We focused on two widely-used polyamide foldamers, hairpin and linear polyamides (3 and 6, Figure 1), that are known to modulate transcription in live human cells.[7a, 9] First, we tested whether psoralen-mediated crosslinking was driven by the polyamide. We reasoned that the high affinity of polyamides for specific DNA sequences (Ka 109 M-1) would deliver the psoralen to a specific sequence of DNA, whereas the lower affinity of psoralen (Ka 103-104 M-1) would not detectably impact polyamide distribution at nanomolar concentrations.[14] To test this hypothesis, in vitro crosslinking experiments were performed with a 22-bp double-stranded DNA (dsDNA) that contains the cognate site of 3. Hairpin 3 was incubated at a concentration of 40 nM with dsDNA for 1 h at 4 °C and then irradiated at 365 nm. The small molecule_DNA crosslinks were resolved by polyacrylamide gel electrophoresis under conditions that denature duplex DNA (7.5 M urea). We find that crosslinking to DNA requires both the polyamide and psoralen groups, as well as 365-nm UV irradiation (Figure 2a). As expected, crosslinking is greatly reduced in 1- and 2-bp mismatches compared to match DNA, consistent with previous reports of polyamides with tethered crosslinkers (Figure S2a,b).[7b, 12c, 12f] Importantly, these crosslinks can be reversed with hot alkali to enable downstream analysis of the captured DNA (Figure S2).

Figure 2.

Figure 2

In vitro crosslinking of 3 to DNA. 400 nM 3 was incubated with 32P-labeled DNA containing the match sequence for 3 and a TpA site for psoralen crosslinking, 5′-ATTTACGTGTA-3′. DNA was resolved by gel electrophoresis under denaturing conditions.

We then tested whether polyamides can maintain their sequence specificity in the biochemically active, chromatinized environment of nuclei. Multiple criteria were used to select six genomic loci that would provide insight into the targeting potential of polyamides (see Supporting Information). These loci include regions near Pol II-transcribed genes, loci with and without DNase I hypersensitivity (DNase HS), and loci with transcriptionally permissive chromatin landscapes.

COSMIC followed by quantitative polymerase chain reaction (COSMIC-qPCR) was used to determine the extent of polyamide binding to these sites. Briefly, 40 nM 3 or 6 was incubated with nuclei from human HEK293 cells at 4 °C for 1 h and then crosslinked to DNA with 365-nm UV irradiation. DNA was sheared by sonication, and crosslinked polyamide–DNA complexes were captured with streptavidin-coated magnetic beads. After highly stringent washes under semi-denaturing conditions (4 M urea) to remove non-covalently associated DNA, psoralen crosslinks were reversed, and DNA was purified.

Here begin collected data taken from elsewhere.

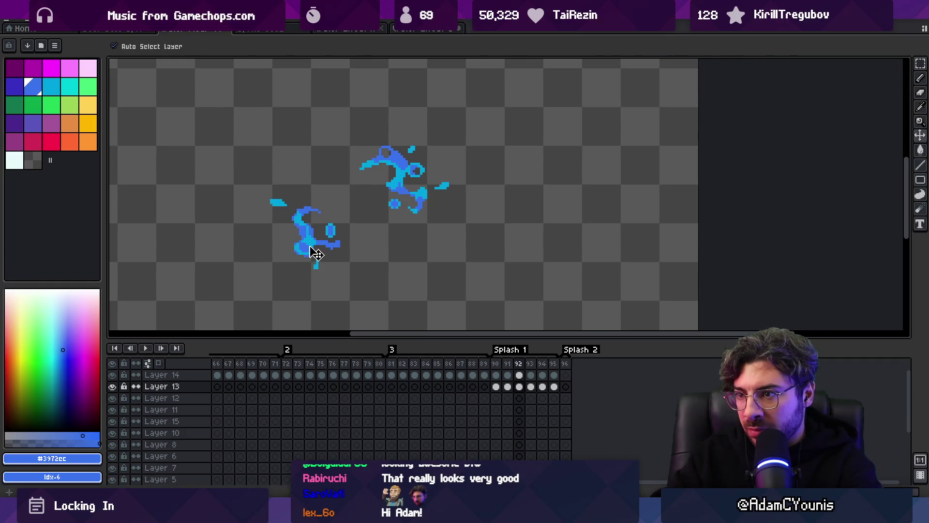
pyautogui.press('Right')
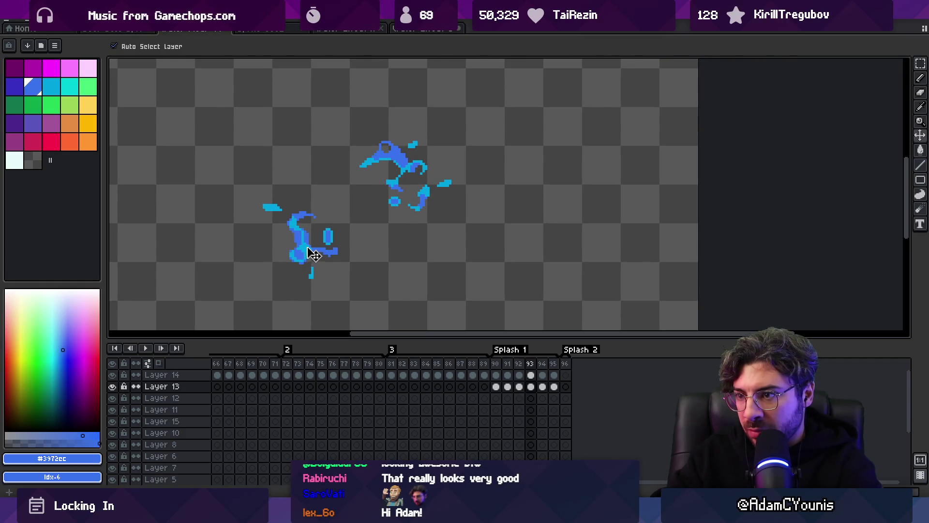
pyautogui.press('Right')
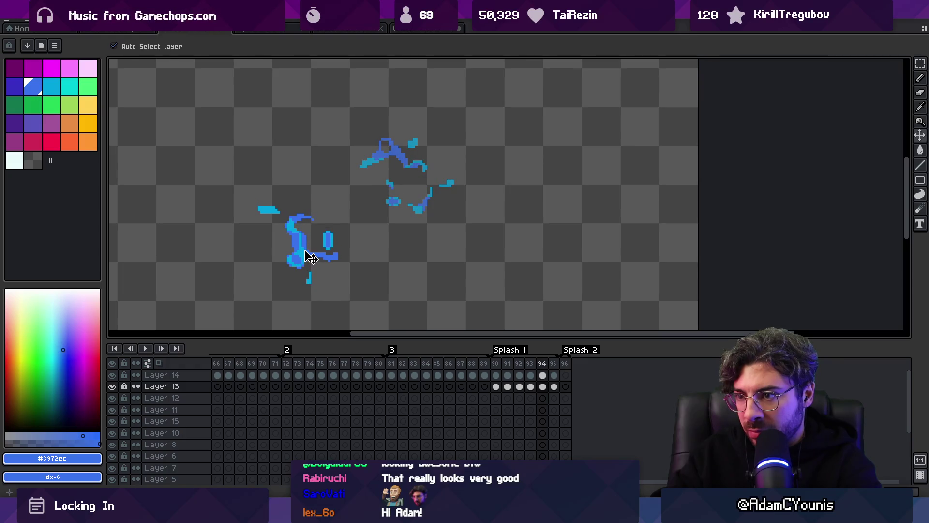
pyautogui.press('Right')
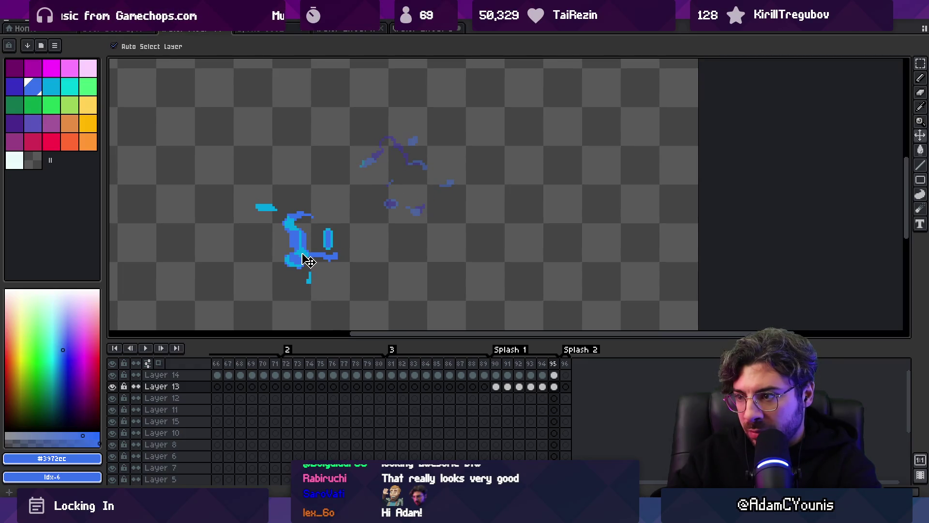
pyautogui.press('Return')
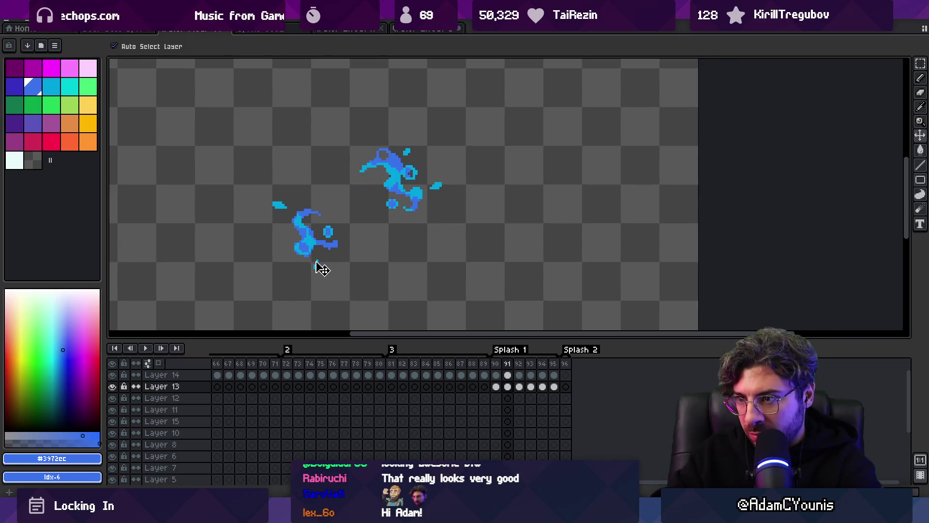
pyautogui.press('z')
pyautogui.scroll(-5, 357, 192)
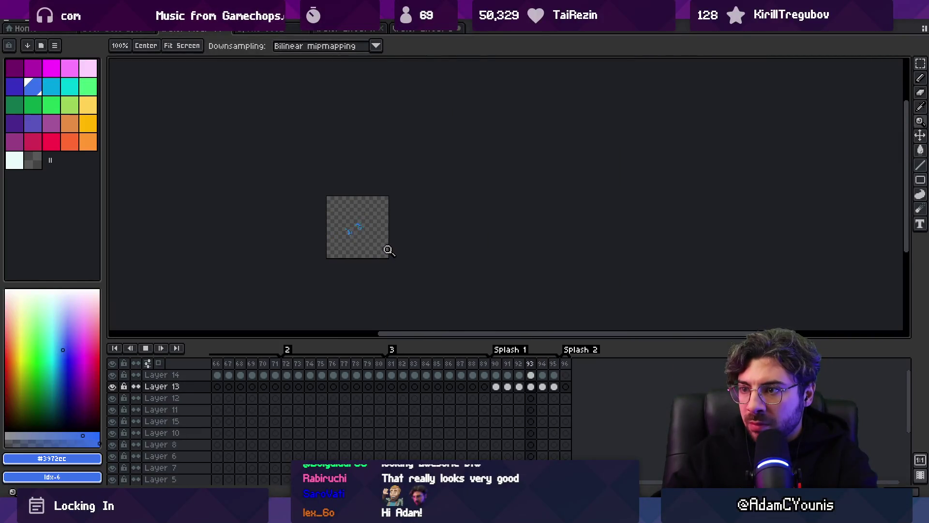
pyautogui.scroll(5, 385, 240)
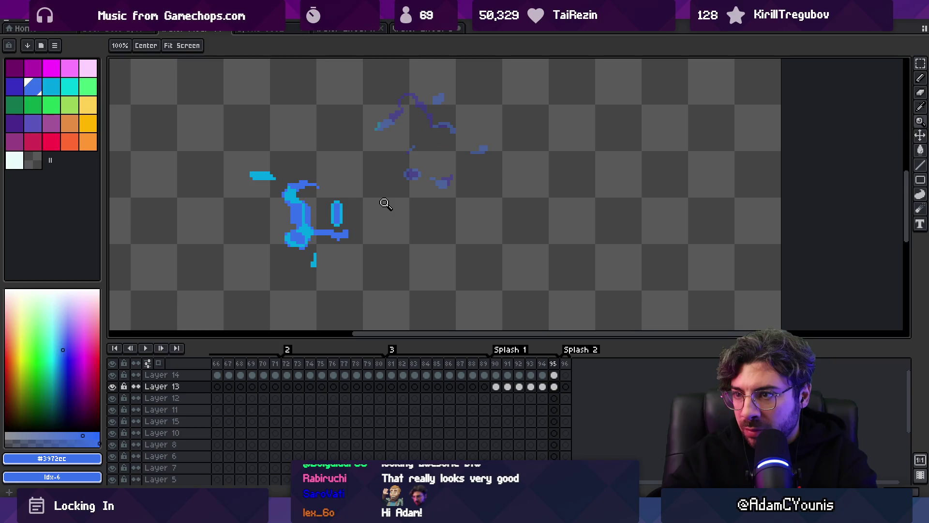
pyautogui.press('q')
# - Zoom in on the left splash and erase stray blue pixels right of the curl
pyautogui.moveTo(324, 191); pyautogui.dragTo(356, 225)
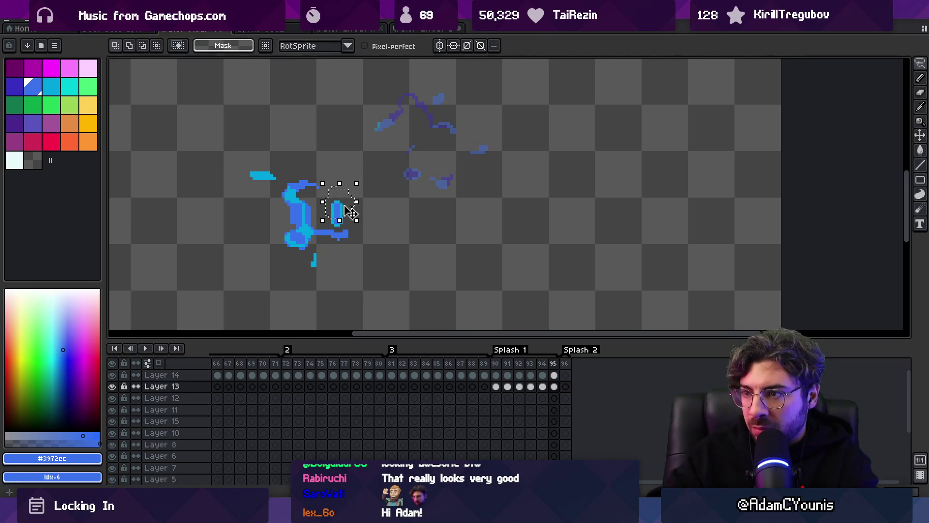
pyautogui.press('b')
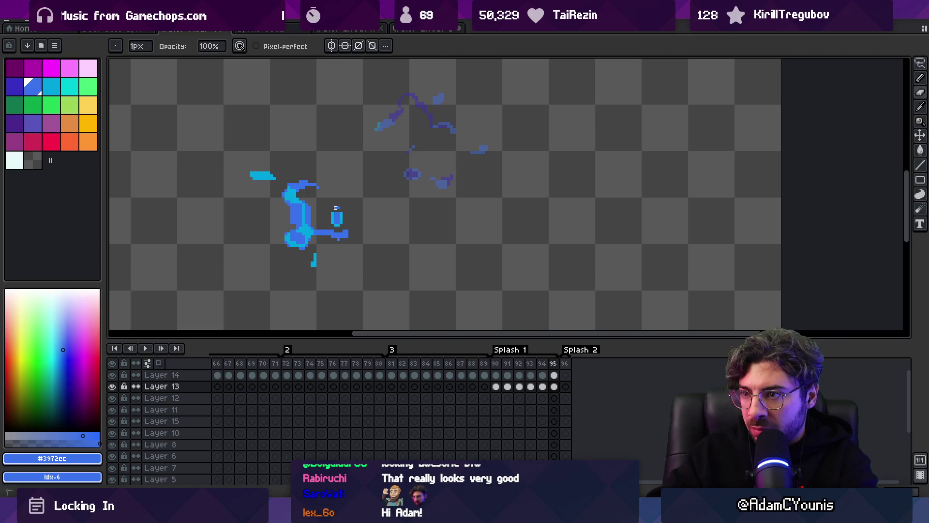
pyautogui.press('q')
pyautogui.press('z')
pyautogui.click(284, 182)
pyautogui.press('b')
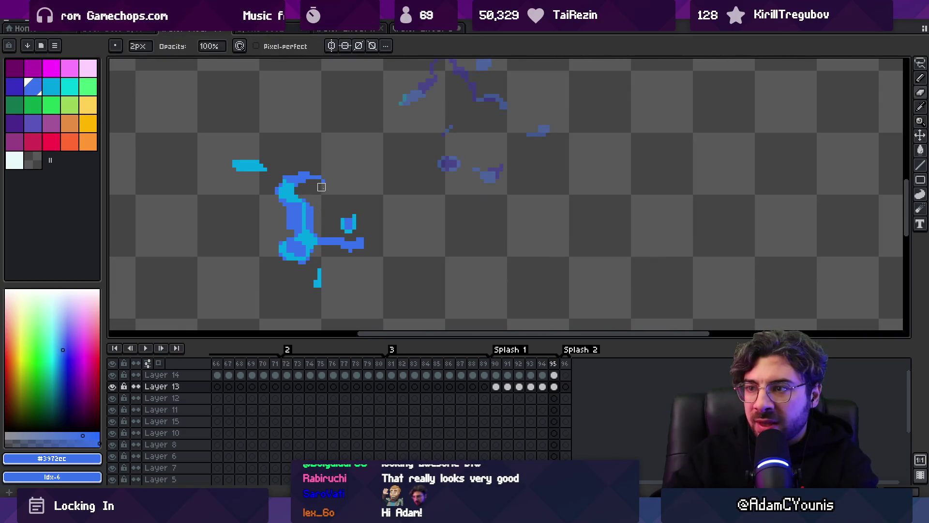
pyautogui.moveTo(315, 189); pyautogui.dragTo(309, 191)
# - Lasso the small droplet beside the curl, then clear the selection
pyautogui.press('b')
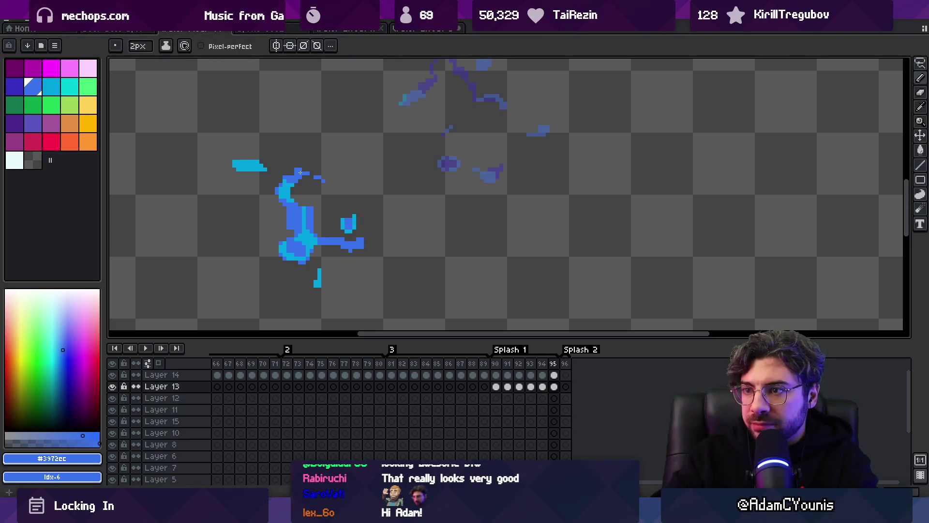
pyautogui.press('e')
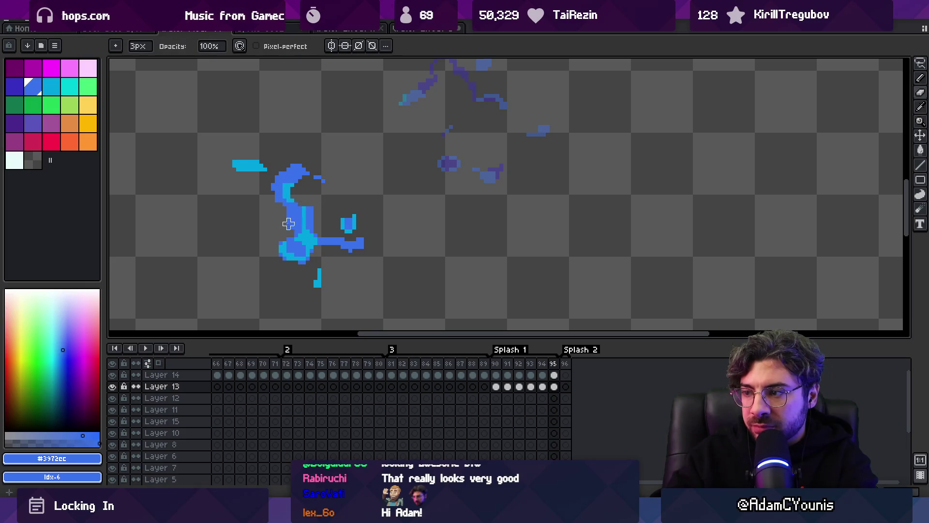
pyautogui.press('q')
pyautogui.moveTo(339, 221); pyautogui.dragTo(365, 220)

Quantitative PCR (qPCR) was used to determine the signal of polyamide binding as a fraction of the affinity-purified (AP) DNA over a reference sample of DNA, called input DNA. It is possible that the PB moiety could be playing a role in the polyamide occupancy, but we do not detect that in our measurements. We applied COSMIC to examine the occupancy of 3, the hairpin polyamide designed to target HREs, at both VEGF and ET-2 enhancers. We find that 3 targets the HRE of ET-2 nearly twice as well as the HRE of VEGF, consistent with the greater magnitude of inhibition for ET-2 (Figure S3b).[7a]

To understand the differential occupancy of 3 and 6 at sites with similar binding affinities, we next used genomescapes to bioinformatically score genomic loci based on the number of binding sites of varying affinities that are proximal to the targeted site (Figure 3, Equation (1)). Many bioinformatic methods annotate DNA-binding sites on the genome with only the highest-affinity consensus sites.[15] Yet genome-wide analyses of sites occupied by DNA-binding proteins in cooperative complexes strongly suggest that clusters of moderate-to-low binding sites should also be considered in modeling genomic occupancy profiles.[3a, 16]

Figure 3.

Figure 3

Polyamide binding in a chromatinized environment. a) The process to create CSI genomescapes. Each feature on the DNA microarray displays a unique sequence as a DNA hairpin, with all sequence variants of DNA represented on the array (∼1 million sequences). Polyamides are added to the microarray to simultaneously obtain intensity values for every DNA sequence. Genomescapes are generated by assigning an intensity level to every 12 bp sequence of the locus. b) Genomescapes of three of the six loci studied by COSMIC-qPCR (the remaining three loci are in Figure S3c). Each locus was bioinformatically scored for predicted binding by 3 and 6 (450 bp window shown). We also analyzed the underlying chromatin structure from ENCODE data. P score, predicted score. c) Scatterplot of predicted score and observed signal from nuclei of HEK293 cells treated with 40 nM 3 or 6 (Fraction of AP/input). AP, affinity-purified. Results are mean ± s.e.m.

We therefore summed all of the in vitro binding intensities (Z-score) within a genomic region of interest (Equation (1))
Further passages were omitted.